(Provided data)
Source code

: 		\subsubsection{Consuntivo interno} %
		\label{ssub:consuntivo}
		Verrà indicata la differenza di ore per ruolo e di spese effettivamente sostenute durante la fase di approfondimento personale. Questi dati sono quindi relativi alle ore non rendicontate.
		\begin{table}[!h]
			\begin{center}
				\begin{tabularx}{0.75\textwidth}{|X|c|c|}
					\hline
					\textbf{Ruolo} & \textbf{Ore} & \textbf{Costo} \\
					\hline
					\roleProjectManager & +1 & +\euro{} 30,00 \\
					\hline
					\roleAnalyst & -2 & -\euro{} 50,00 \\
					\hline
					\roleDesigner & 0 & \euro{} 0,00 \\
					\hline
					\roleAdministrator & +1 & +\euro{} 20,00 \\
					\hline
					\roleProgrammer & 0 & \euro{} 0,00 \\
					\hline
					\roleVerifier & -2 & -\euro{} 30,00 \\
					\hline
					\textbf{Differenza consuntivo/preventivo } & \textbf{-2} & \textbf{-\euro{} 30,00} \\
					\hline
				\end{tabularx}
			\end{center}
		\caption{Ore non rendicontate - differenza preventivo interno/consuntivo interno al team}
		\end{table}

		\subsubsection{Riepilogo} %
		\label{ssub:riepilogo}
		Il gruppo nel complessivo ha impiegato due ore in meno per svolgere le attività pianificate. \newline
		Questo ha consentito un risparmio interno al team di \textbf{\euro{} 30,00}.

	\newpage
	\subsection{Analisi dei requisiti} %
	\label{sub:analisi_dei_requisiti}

(Description of the task) Please copy the entire listing, leaving each line exactly as written.

(Task response)
Source code

: 		\subsubsection{Consuntivo interno} %
		\label{ssub:consuntivo}
		Verrà indicata la differenza di ore per ruolo e di spese effettivamente sostenute durante la fase di approfondimento personale. Questi dati sono quindi relativi alle ore non rendicontate.
		\begin{table}[!h]
			\begin{center}
				\begin{tabularx}{0.75\textwidth}{|X|c|c|}
					\hline
					\textbf{Ruolo} & \textbf{Ore} & \textbf{Costo} \\
					\hline
					\roleProjectManager & +1 & +\euro{} 30,00 \\
					\hline
					\roleAnalyst & -2 & -\euro{} 50,00 \\
					\hline
					\roleDesigner & 0 & \euro{} 0,00 \\
					\hline
					\roleAdministrator & +1 & +\euro{} 20,00 \\
					\hline
					\roleProgrammer & 0 & \euro{} 0,00 \\
					\hline
					\roleVerifier & -2 & -\euro{} 30,00 \\
					\hline
					\textbf{Differenza consuntivo/preventivo } & \textbf{-2} & \textbf{-\euro{} 30,00} \\
					\hline
				\end{tabularx}
			\end{center}
		\caption{Ore non rendicontate - differenza preventivo interno/consuntivo interno al team}
		\end{table}

		\subsubsection{Riepilogo} %
		\label{ssub:riepilogo}
		Il gruppo nel complessivo ha impiegato due ore in meno per svolgere le attività pianificate. \newline
		Questo ha consentito un risparmio interno al team di \textbf{\euro{} 30,00}.

	\newpage
	\subsection{Analisi dei requisiti} %
	\label{sub:analisi_dei_requisiti}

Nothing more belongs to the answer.